Following the agency's directions, we arrive at the parking lot of the Murighiol wharf, where a gentleman with a table attached to an agenda welcomes us. We tell him the name we made the reservation with and immediately our luggage is transferred from the car to a transfer boat by 2 boys in "sailor" costumes.
After a 15-minute boat ride on a canal and a good stretch of the Danube, we reach our destination. At that time Mr. Găină had only built the central building and 2-3 gazebos with the swimming pool in mind. Everything looked impeccable, the terrace, the thatched roofs, the flower alleys, the gazebo for cleaning the fish, the restaurant, the attention to detail and above all the impeccable cleanliness! If I keep mentioning new things, for those years in Romania, I must emphasize the vision of Mr. Găină, the owner, who realized, among the few still to this day, even if he made a luxurious complex what he wanted to distance himself from the rustic and traditional, he kept the local architectural lines, the white and blue deltaic colors and above all he understood that the kitchen can only be operated by local people. For the entire duration of the stay, I enjoyed almost all the traditional dishes of the place, impeccably prepared by 3 ladies from Murighiol, to whom I discovered all the secrets of the trade. Behind the central building and up to a small canal with stagnant water, about 2000 sq m. , housed a proud vegetable garden bordered on one side by an old vineyard.
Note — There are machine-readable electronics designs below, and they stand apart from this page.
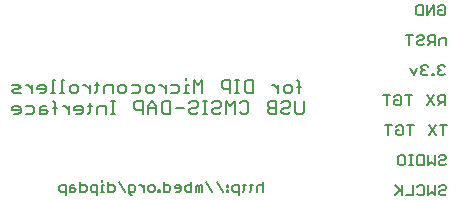
<source format=gbo>
G75*
%MOIN*%
%OFA0B0*%
%FSLAX25Y25*%
%IPPOS*%
%LPD*%
%AMOC8*
5,1,8,0,0,1.08239X$1,22.5*
%
%ADD10C,0.00800*%
%ADD11C,0.00600*%
%ADD12C,0.00500*%
D10*
X0211250Y0289600D02*
X0212652Y0289600D01*
X0213352Y0290301D01*
X0213352Y0291702D01*
X0212652Y0292402D01*
X0211250Y0292402D01*
X0210550Y0291702D01*
X0210550Y0291001D01*
X0213352Y0291001D01*
X0215154Y0289600D02*
X0217255Y0289600D01*
X0217956Y0290301D01*
X0217956Y0291702D01*
X0217255Y0292402D01*
X0215154Y0292402D01*
X0213352Y0296600D02*
X0211250Y0296600D01*
X0210550Y0297301D01*
X0211250Y0298001D01*
X0212652Y0298001D01*
X0213352Y0298702D01*
X0212652Y0299402D01*
X0210550Y0299402D01*
X0215087Y0299402D02*
X0215788Y0299402D01*
X0217189Y0298001D01*
X0217189Y0296600D02*
X0217189Y0299402D01*
X0218990Y0298702D02*
X0218990Y0298001D01*
X0221793Y0298001D01*
X0221793Y0297301D02*
X0221793Y0298702D01*
X0221092Y0299402D01*
X0219691Y0299402D01*
X0218990Y0298702D01*
X0219691Y0296600D02*
X0221092Y0296600D01*
X0221793Y0297301D01*
X0223461Y0296600D02*
X0224862Y0296600D01*
X0224161Y0296600D02*
X0224161Y0300804D01*
X0224862Y0300804D01*
X0227231Y0300804D02*
X0227231Y0296600D01*
X0227931Y0296600D02*
X0226530Y0296600D01*
X0229733Y0297301D02*
X0229733Y0298702D01*
X0230433Y0299402D01*
X0231835Y0299402D01*
X0232535Y0298702D01*
X0232535Y0297301D01*
X0231835Y0296600D01*
X0230433Y0296600D01*
X0229733Y0297301D01*
X0227931Y0300804D02*
X0227231Y0300804D01*
X0234270Y0299402D02*
X0234971Y0299402D01*
X0236372Y0298001D01*
X0236372Y0296600D02*
X0236372Y0299402D01*
X0238040Y0299402D02*
X0239441Y0299402D01*
X0238740Y0300103D02*
X0238740Y0297301D01*
X0238040Y0296600D01*
X0241243Y0296600D02*
X0241243Y0298702D01*
X0241943Y0299402D01*
X0244045Y0299402D01*
X0244045Y0296600D01*
X0245846Y0297301D02*
X0245846Y0298702D01*
X0246547Y0299402D01*
X0247948Y0299402D01*
X0248649Y0298702D01*
X0248649Y0297301D01*
X0247948Y0296600D01*
X0246547Y0296600D01*
X0245846Y0297301D01*
X0244812Y0293804D02*
X0243411Y0293804D01*
X0244112Y0293804D02*
X0244112Y0289600D01*
X0244812Y0289600D02*
X0243411Y0289600D01*
X0241743Y0289600D02*
X0241743Y0292402D01*
X0239641Y0292402D01*
X0238941Y0291702D01*
X0238941Y0289600D01*
X0236438Y0290301D02*
X0236438Y0293103D01*
X0235738Y0292402D02*
X0237139Y0292402D01*
X0236438Y0290301D02*
X0235738Y0289600D01*
X0234070Y0290301D02*
X0234070Y0291702D01*
X0233369Y0292402D01*
X0231968Y0292402D01*
X0231267Y0291702D01*
X0231267Y0291001D01*
X0234070Y0291001D01*
X0234070Y0290301D02*
X0233369Y0289600D01*
X0231968Y0289600D01*
X0229466Y0289600D02*
X0229466Y0292402D01*
X0229466Y0291001D02*
X0228065Y0292402D01*
X0227364Y0292402D01*
X0225629Y0291702D02*
X0224228Y0291702D01*
X0224929Y0293103D02*
X0224228Y0293804D01*
X0224929Y0293103D02*
X0224929Y0289600D01*
X0222560Y0290301D02*
X0221859Y0291001D01*
X0219758Y0291001D01*
X0219758Y0291702D02*
X0219758Y0289600D01*
X0221859Y0289600D01*
X0222560Y0290301D01*
X0221859Y0292402D02*
X0220458Y0292402D01*
X0219758Y0291702D01*
X0250450Y0296600D02*
X0252552Y0296600D01*
X0253253Y0297301D01*
X0253253Y0298702D01*
X0252552Y0299402D01*
X0250450Y0299402D01*
X0255054Y0298702D02*
X0255054Y0297301D01*
X0255755Y0296600D01*
X0257156Y0296600D01*
X0257857Y0297301D01*
X0257857Y0298702D01*
X0257156Y0299402D01*
X0255755Y0299402D01*
X0255054Y0298702D01*
X0259592Y0299402D02*
X0260292Y0299402D01*
X0261693Y0298001D01*
X0261693Y0296600D02*
X0261693Y0299402D01*
X0263495Y0299402D02*
X0265597Y0299402D01*
X0266297Y0298702D01*
X0266297Y0297301D01*
X0265597Y0296600D01*
X0263495Y0296600D01*
X0263228Y0293804D02*
X0261126Y0293804D01*
X0260426Y0293103D01*
X0260426Y0290301D01*
X0261126Y0289600D01*
X0263228Y0289600D01*
X0263228Y0293804D01*
X0265029Y0291702D02*
X0267832Y0291702D01*
X0269633Y0291001D02*
X0270334Y0291702D01*
X0271735Y0291702D01*
X0272436Y0292402D01*
X0272436Y0293103D01*
X0271735Y0293804D01*
X0270334Y0293804D01*
X0269633Y0293103D01*
X0269633Y0291001D02*
X0269633Y0290301D01*
X0270334Y0289600D01*
X0271735Y0289600D01*
X0272436Y0290301D01*
X0274104Y0289600D02*
X0275505Y0289600D01*
X0274804Y0289600D02*
X0274804Y0293804D01*
X0274104Y0293804D02*
X0275505Y0293804D01*
X0277307Y0293103D02*
X0278007Y0293804D01*
X0279408Y0293804D01*
X0280109Y0293103D01*
X0280109Y0292402D01*
X0279408Y0291702D01*
X0278007Y0291702D01*
X0277307Y0291001D01*
X0277307Y0290301D01*
X0278007Y0289600D01*
X0279408Y0289600D01*
X0280109Y0290301D01*
X0281911Y0289600D02*
X0281911Y0293804D01*
X0283312Y0292402D01*
X0284713Y0293804D01*
X0284713Y0289600D01*
X0286514Y0290301D02*
X0287215Y0289600D01*
X0288616Y0289600D01*
X0289317Y0290301D01*
X0289317Y0293103D01*
X0288616Y0293804D01*
X0287215Y0293804D01*
X0286514Y0293103D01*
X0286248Y0296600D02*
X0284846Y0296600D01*
X0285547Y0296600D02*
X0285547Y0300804D01*
X0286248Y0300804D02*
X0284846Y0300804D01*
X0283178Y0300804D02*
X0281076Y0300804D01*
X0280376Y0300103D01*
X0280376Y0298702D01*
X0281076Y0298001D01*
X0283178Y0298001D01*
X0283178Y0296600D02*
X0283178Y0300804D01*
X0288049Y0300103D02*
X0288049Y0297301D01*
X0288750Y0296600D01*
X0290851Y0296600D01*
X0290851Y0300804D01*
X0288750Y0300804D01*
X0288049Y0300103D01*
X0295722Y0293103D02*
X0295722Y0292402D01*
X0296423Y0291702D01*
X0298525Y0291702D01*
X0300326Y0291001D02*
X0300326Y0290301D01*
X0301027Y0289600D01*
X0302428Y0289600D01*
X0303129Y0290301D01*
X0302428Y0291702D02*
X0301027Y0291702D01*
X0300326Y0291001D01*
X0300326Y0293103D02*
X0301027Y0293804D01*
X0302428Y0293804D01*
X0303129Y0293103D01*
X0303129Y0292402D01*
X0302428Y0291702D01*
X0304930Y0290301D02*
X0304930Y0293804D01*
X0307733Y0293804D02*
X0307733Y0290301D01*
X0307032Y0289600D01*
X0305631Y0289600D01*
X0304930Y0290301D01*
X0306265Y0296600D02*
X0306265Y0300103D01*
X0305564Y0300804D01*
X0305564Y0298702D02*
X0306965Y0298702D01*
X0303896Y0298702D02*
X0303896Y0297301D01*
X0303195Y0296600D01*
X0301794Y0296600D01*
X0301094Y0297301D01*
X0301094Y0298702D01*
X0301794Y0299402D01*
X0303195Y0299402D01*
X0303896Y0298702D01*
X0299292Y0299402D02*
X0299292Y0296600D01*
X0299292Y0298001D02*
X0297891Y0299402D01*
X0297190Y0299402D01*
X0296423Y0293804D02*
X0295722Y0293103D01*
X0296423Y0293804D02*
X0298525Y0293804D01*
X0298525Y0289600D01*
X0296423Y0289600D01*
X0295722Y0290301D01*
X0295722Y0291001D01*
X0296423Y0291702D01*
X0273970Y0296600D02*
X0273970Y0300804D01*
X0272569Y0299402D01*
X0271168Y0300804D01*
X0271168Y0296600D01*
X0269367Y0296600D02*
X0267965Y0296600D01*
X0268666Y0296600D02*
X0268666Y0299402D01*
X0269367Y0299402D01*
X0268666Y0300804D02*
X0268666Y0301504D01*
X0258624Y0292402D02*
X0257223Y0293804D01*
X0255822Y0292402D01*
X0255822Y0289600D01*
X0254020Y0289600D02*
X0254020Y0293804D01*
X0251918Y0293804D01*
X0251218Y0293103D01*
X0251218Y0291702D01*
X0251918Y0291001D01*
X0254020Y0291001D01*
X0255822Y0291702D02*
X0258624Y0291702D01*
X0258624Y0292402D02*
X0258624Y0289600D01*
D11*
X0228347Y0263700D02*
X0226746Y0263700D01*
X0226212Y0264234D01*
X0226212Y0265301D01*
X0226746Y0265835D01*
X0228347Y0265835D01*
X0228347Y0262632D01*
X0229711Y0263700D02*
X0231312Y0263700D01*
X0231846Y0264234D01*
X0231312Y0264768D01*
X0229711Y0264768D01*
X0229711Y0265301D02*
X0229711Y0263700D01*
X0229711Y0265301D02*
X0230245Y0265835D01*
X0231312Y0265835D01*
X0233210Y0265835D02*
X0234811Y0265835D01*
X0235345Y0265301D01*
X0235345Y0264234D01*
X0234811Y0263700D01*
X0233210Y0263700D01*
X0233210Y0266903D01*
X0236709Y0265301D02*
X0236709Y0264234D01*
X0237243Y0263700D01*
X0238844Y0263700D01*
X0238844Y0262632D02*
X0238844Y0265835D01*
X0237243Y0265835D01*
X0236709Y0265301D01*
X0240109Y0263700D02*
X0241177Y0263700D01*
X0240643Y0263700D02*
X0240643Y0265835D01*
X0241177Y0265835D01*
X0240643Y0266903D02*
X0240643Y0267437D01*
X0242541Y0266903D02*
X0242541Y0263700D01*
X0244142Y0263700D01*
X0244676Y0264234D01*
X0244676Y0265301D01*
X0244142Y0265835D01*
X0242541Y0265835D01*
X0246040Y0266903D02*
X0248175Y0263700D01*
X0249539Y0263700D02*
X0251140Y0263700D01*
X0251674Y0264234D01*
X0251674Y0265301D01*
X0251140Y0265835D01*
X0249539Y0265835D01*
X0249539Y0263166D01*
X0250072Y0262632D01*
X0250606Y0262632D01*
X0252988Y0265835D02*
X0253522Y0265835D01*
X0254590Y0264768D01*
X0254590Y0265835D02*
X0254590Y0263700D01*
X0255953Y0264234D02*
X0255953Y0265301D01*
X0256487Y0265835D01*
X0257555Y0265835D01*
X0258088Y0265301D01*
X0258088Y0264234D01*
X0257555Y0263700D01*
X0256487Y0263700D01*
X0255953Y0264234D01*
X0259304Y0264234D02*
X0259304Y0263700D01*
X0259838Y0263700D01*
X0259838Y0264234D01*
X0259304Y0264234D01*
X0261202Y0263700D02*
X0261202Y0266903D01*
X0261202Y0265835D02*
X0262803Y0265835D01*
X0263337Y0265301D01*
X0263337Y0264234D01*
X0262803Y0263700D01*
X0261202Y0263700D01*
X0264701Y0264768D02*
X0266836Y0264768D01*
X0266836Y0265301D02*
X0266302Y0265835D01*
X0265235Y0265835D01*
X0264701Y0265301D01*
X0264701Y0264768D01*
X0265235Y0263700D02*
X0266302Y0263700D01*
X0266836Y0264234D01*
X0266836Y0265301D01*
X0268200Y0265301D02*
X0268200Y0264234D01*
X0268734Y0263700D01*
X0270335Y0263700D01*
X0270335Y0266903D01*
X0270335Y0265835D02*
X0268734Y0265835D01*
X0268200Y0265301D01*
X0271699Y0265301D02*
X0271699Y0263700D01*
X0272766Y0263700D02*
X0272766Y0265301D01*
X0272233Y0265835D01*
X0271699Y0265301D01*
X0272766Y0265301D02*
X0273300Y0265835D01*
X0273834Y0265835D01*
X0273834Y0263700D01*
X0275198Y0266903D02*
X0277333Y0263700D01*
X0278697Y0266903D02*
X0280832Y0263700D01*
X0282048Y0263700D02*
X0282581Y0263700D01*
X0282581Y0264234D01*
X0282048Y0264234D01*
X0282048Y0263700D01*
X0282048Y0265301D02*
X0282581Y0265301D01*
X0282581Y0265835D01*
X0282048Y0265835D01*
X0282048Y0265301D01*
X0283945Y0265301D02*
X0283945Y0264234D01*
X0284479Y0263700D01*
X0286080Y0263700D01*
X0286080Y0262632D02*
X0286080Y0265835D01*
X0284479Y0265835D01*
X0283945Y0265301D01*
X0287345Y0265835D02*
X0288413Y0265835D01*
X0287879Y0266369D02*
X0287879Y0264234D01*
X0287345Y0263700D01*
X0289678Y0263700D02*
X0290212Y0264234D01*
X0290212Y0266369D01*
X0290746Y0265835D02*
X0289678Y0265835D01*
X0292109Y0265301D02*
X0292109Y0263700D01*
X0292109Y0265301D02*
X0292643Y0265835D01*
X0293711Y0265835D01*
X0294245Y0265301D01*
X0294245Y0263700D02*
X0294245Y0266903D01*
D12*
X0335913Y0282450D02*
X0335913Y0285953D01*
X0334746Y0285953D02*
X0337081Y0285953D01*
X0338429Y0285369D02*
X0339013Y0285953D01*
X0340180Y0285953D01*
X0340764Y0285369D01*
X0340764Y0283034D01*
X0340180Y0282450D01*
X0339013Y0282450D01*
X0338429Y0283034D01*
X0338429Y0284201D01*
X0339597Y0284201D01*
X0342112Y0285953D02*
X0344447Y0285953D01*
X0343280Y0285953D02*
X0343280Y0282450D01*
X0349478Y0282450D02*
X0351814Y0285953D01*
X0353162Y0285953D02*
X0355497Y0285953D01*
X0354329Y0285953D02*
X0354329Y0282450D01*
X0351814Y0282450D02*
X0349478Y0285953D01*
X0348978Y0292450D02*
X0351314Y0295953D01*
X0352662Y0295369D02*
X0352662Y0294201D01*
X0353245Y0293618D01*
X0354997Y0293618D01*
X0353829Y0293618D02*
X0352662Y0292450D01*
X0351314Y0292450D02*
X0348978Y0295953D01*
X0352662Y0295369D02*
X0353245Y0295953D01*
X0354997Y0295953D01*
X0354997Y0292450D01*
X0354205Y0302450D02*
X0354789Y0303034D01*
X0354205Y0302450D02*
X0353037Y0302450D01*
X0352454Y0303034D01*
X0352454Y0303618D01*
X0353037Y0304201D01*
X0353621Y0304201D01*
X0353037Y0304201D02*
X0352454Y0304785D01*
X0352454Y0305369D01*
X0353037Y0305953D01*
X0354205Y0305953D01*
X0354789Y0305369D01*
X0351106Y0303034D02*
X0350522Y0303034D01*
X0350522Y0302450D01*
X0351106Y0302450D01*
X0351106Y0303034D01*
X0349264Y0303034D02*
X0348680Y0302450D01*
X0347513Y0302450D01*
X0346929Y0303034D01*
X0346929Y0303618D01*
X0347513Y0304201D01*
X0348097Y0304201D01*
X0347513Y0304201D02*
X0346929Y0304785D01*
X0346929Y0305369D01*
X0347513Y0305953D01*
X0348680Y0305953D01*
X0349264Y0305369D01*
X0345581Y0304785D02*
X0344413Y0302450D01*
X0343246Y0304785D01*
X0342913Y0312450D02*
X0342913Y0315953D01*
X0341746Y0315953D02*
X0344081Y0315953D01*
X0345429Y0315369D02*
X0346013Y0315953D01*
X0347180Y0315953D01*
X0347764Y0315369D01*
X0347764Y0314785D01*
X0347180Y0314201D01*
X0346013Y0314201D01*
X0345429Y0313618D01*
X0345429Y0313034D01*
X0346013Y0312450D01*
X0347180Y0312450D01*
X0347764Y0313034D01*
X0349112Y0312450D02*
X0350280Y0313618D01*
X0349696Y0313618D02*
X0351447Y0313618D01*
X0351447Y0312450D02*
X0351447Y0315953D01*
X0349696Y0315953D01*
X0349112Y0315369D01*
X0349112Y0314201D01*
X0349696Y0313618D01*
X0352795Y0314201D02*
X0353379Y0314785D01*
X0355131Y0314785D01*
X0355131Y0312450D01*
X0352795Y0312450D02*
X0352795Y0314201D01*
X0353196Y0322450D02*
X0352612Y0323034D01*
X0352612Y0324201D01*
X0353780Y0324201D01*
X0354947Y0323034D02*
X0354364Y0322450D01*
X0353196Y0322450D01*
X0354947Y0323034D02*
X0354947Y0325369D01*
X0354364Y0325953D01*
X0353196Y0325953D01*
X0352612Y0325369D01*
X0351264Y0325953D02*
X0348929Y0322450D01*
X0348929Y0325953D01*
X0347581Y0325953D02*
X0345830Y0325953D01*
X0345246Y0325369D01*
X0345246Y0323034D01*
X0345830Y0322450D01*
X0347581Y0322450D01*
X0347581Y0325953D01*
X0351264Y0325953D02*
X0351264Y0322450D01*
X0343947Y0295953D02*
X0341612Y0295953D01*
X0342780Y0295953D02*
X0342780Y0292450D01*
X0340264Y0293034D02*
X0339680Y0292450D01*
X0338513Y0292450D01*
X0337929Y0293034D01*
X0337929Y0294201D01*
X0339097Y0294201D01*
X0340264Y0293034D02*
X0340264Y0295369D01*
X0339680Y0295953D01*
X0338513Y0295953D01*
X0337929Y0295369D01*
X0336581Y0295953D02*
X0334246Y0295953D01*
X0335413Y0295953D02*
X0335413Y0292450D01*
X0339830Y0275953D02*
X0339246Y0275369D01*
X0339246Y0273034D01*
X0339830Y0272450D01*
X0340997Y0272450D01*
X0341581Y0273034D01*
X0341581Y0275369D01*
X0340997Y0275953D01*
X0339830Y0275953D01*
X0342869Y0275953D02*
X0344037Y0275953D01*
X0343453Y0275953D02*
X0343453Y0272450D01*
X0344037Y0272450D02*
X0342869Y0272450D01*
X0345384Y0273034D02*
X0345384Y0275369D01*
X0345968Y0275953D01*
X0347720Y0275953D01*
X0347720Y0272450D01*
X0345968Y0272450D01*
X0345384Y0273034D01*
X0349067Y0272450D02*
X0349067Y0275953D01*
X0351403Y0275953D02*
X0351403Y0272450D01*
X0350235Y0273618D01*
X0349067Y0272450D01*
X0352751Y0273034D02*
X0353334Y0272450D01*
X0354502Y0272450D01*
X0355086Y0273034D01*
X0354502Y0274201D02*
X0355086Y0274785D01*
X0355086Y0275369D01*
X0354502Y0275953D01*
X0353334Y0275953D01*
X0352751Y0275369D01*
X0353334Y0274201D02*
X0352751Y0273618D01*
X0352751Y0273034D01*
X0353334Y0274201D02*
X0354502Y0274201D01*
X0354730Y0265953D02*
X0353562Y0265953D01*
X0352978Y0265369D01*
X0353562Y0264201D02*
X0352978Y0263618D01*
X0352978Y0263034D01*
X0353562Y0262450D01*
X0354730Y0262450D01*
X0355314Y0263034D01*
X0354730Y0264201D02*
X0353562Y0264201D01*
X0354730Y0264201D02*
X0355314Y0264785D01*
X0355314Y0265369D01*
X0354730Y0265953D01*
X0351631Y0265953D02*
X0351631Y0262450D01*
X0350463Y0263618D01*
X0349295Y0262450D01*
X0349295Y0265953D01*
X0347947Y0265369D02*
X0347947Y0263034D01*
X0347364Y0262450D01*
X0346196Y0262450D01*
X0345612Y0263034D01*
X0344264Y0262450D02*
X0341929Y0262450D01*
X0340581Y0262450D02*
X0340581Y0265953D01*
X0339997Y0264201D02*
X0338246Y0262450D01*
X0340581Y0263618D02*
X0338246Y0265953D01*
X0344264Y0265953D02*
X0344264Y0262450D01*
X0345612Y0265369D02*
X0346196Y0265953D01*
X0347364Y0265953D01*
X0347947Y0265369D01*
M02*

</source>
In the mornings when I didn't go fishing all night, while drinking coffee on the terrace, I watched with great interest the ritual by which the cooks chose their raw material of the day directly from the fishermen's boats that stopped there for the first time after emptying setcilor on their way to cherhana. There I saw for the first time Caras of 3 kilos or bream of 5 kilos!
The days when we went fishing like "professionals" that started at 4:30 a.m. with a gentle wake-up call by the boatmen who were waiting for us with steaming coffee and the packet that replaced breakfast, catfish and carp roe, smoked and marinated mackerel, the mysilics of the area. When we returned with great catches, for a small fee, the trained staff would clean, package and freeze our fish! We also achieved a special closeness with almost all the staff from "Cormoranul" by anointing the relations with a bottle of "Ceausescu" vodka, gifts received with enthusiasm by them!
One of the days, at the recommendation of the owner, we went with two professional fishermen from Lipovi, to have an authentic lunch in the lake! Igor and Vania picked us up from the pier of the establishment and we started upstream towards the famous loop of the St. Gheorghe arm, about where they had their fishing concession. Somewhere to the right on our direction of travel we turned onto a small canal covered by vaults formed by weeping willows reaching a small gravel between the waters there having the hut, the 2's living base during the summer season, in the fall moving Razelm . At the appearance of bottles of vodka lu* Nea Nicu, the 2 vajnic hosts became more voluble and more energetic so that we began to see a little of the hard life they led. It was shocking to learn about the purchase rates practiced by the traders, 2 tons of Chinese carp were remunerated with less than the equivalent of a case of ordinary beer, the fees for granting fishing concessions rose to the quotas of customs officers in the west of the country, access to services practically non-existent health. Other sources of income outside of fishing are also non-existent. . . .
It is certain that I ate one of the tastiest meals in the Delta in all my pilgrimages, I think it is easier for me to count the years when I have not been than the ones I have been, not infrequently going several times in the same year. They say that you can make a fisherman out of a man, but you can't make a fisherman out of a man!
In conclusion, I would mention that the 90s left me with the sour-bitter taste of galloping inflation, the money spent on 10 beers the next day turned out to be enough for only 5!